If the shim was just another AI, then how do you align that AI? Who watches the watchers? But if it was a deterministic algorithm it would probably fail for the same reasons that algorithmic AI never went anywhere.

A great point! A smaller AI with a rather limited parameter count could be trained for individual needs so some things (chat moderation) might be easier to do than other things (fact check peer reviewed papers in a verifiable way). For some use cases it would be overkill to have a conscience but an AI spokesperson for a company will probably have a company-aligned conscience for obvious reasons.
It would have an emotional reaction to certain "thought constructs" and would be guided by that.

Or we could just give them three laws

With current LLMs the three laws might be tough to implement in a way that can't be prompt injected around. That's why I described the extra bits as a "conscience" which could enforce the three laws. Maybe the three laws are the internal conscience's context prompt while the main LLM is more able to think anything in general and then the output is tuned down by the conscience?

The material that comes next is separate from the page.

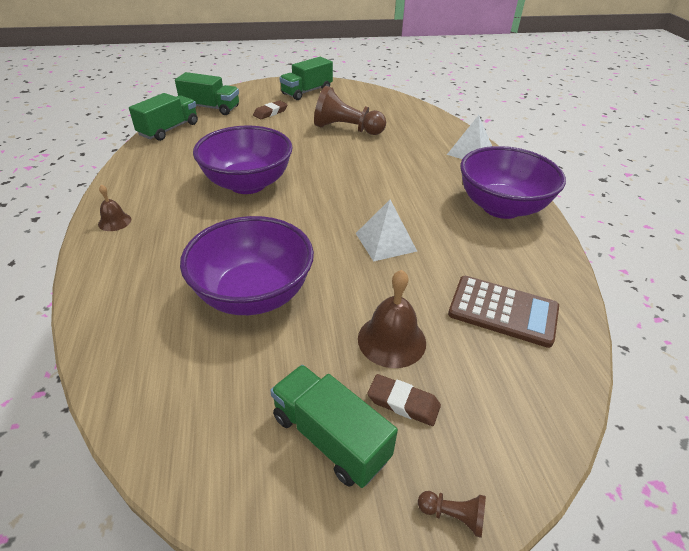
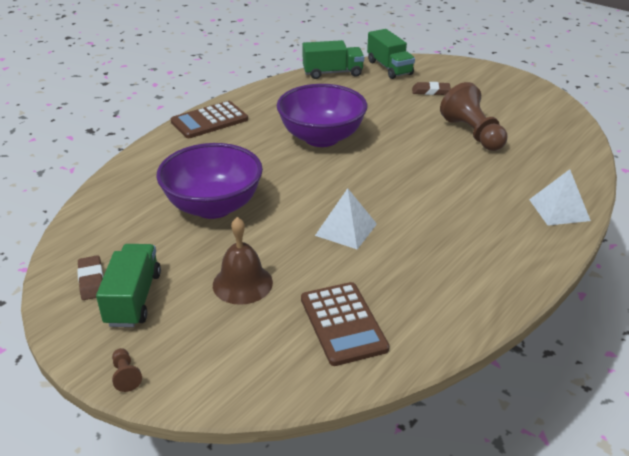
camera: 50 degrees right, 5 degrees down
(114, 221) = (209, 121): brown bell -> brown calculator
(307, 92) = (496, 86): green truck -> none
(403, 403) = (191, 315): brown eraser -> brown eraser (91, 281)
(501, 207) = (492, 266): purple bowl -> none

Otherwise the laws will have to be implemented as weights or during training so the model explicitly knows the laws and would never even be capable of doing something against them.

I mean, the whole purpose of the I, Robot story was to show you that the 3 laws didn't work. We had the first story on prompt injection decades ago and we just didn't realize it.
Indeed. Asimov says as much in interviews - the laws are flawed from the get go. It is the naive belief that the laws work by various scientists that creates these Sherlock-style mysteries/crimes to be solved in the first place.

I suppose the real wisdom there is that humans are doomed to fail at alignment if we create sentience and expect it only to serve us.

Obligatory reminder that the "three laws" were invented to be deconstructed, with Asimov spending a lot of pages showing many ways in which they completely fail, illustrating that AI alignment is a hard problem.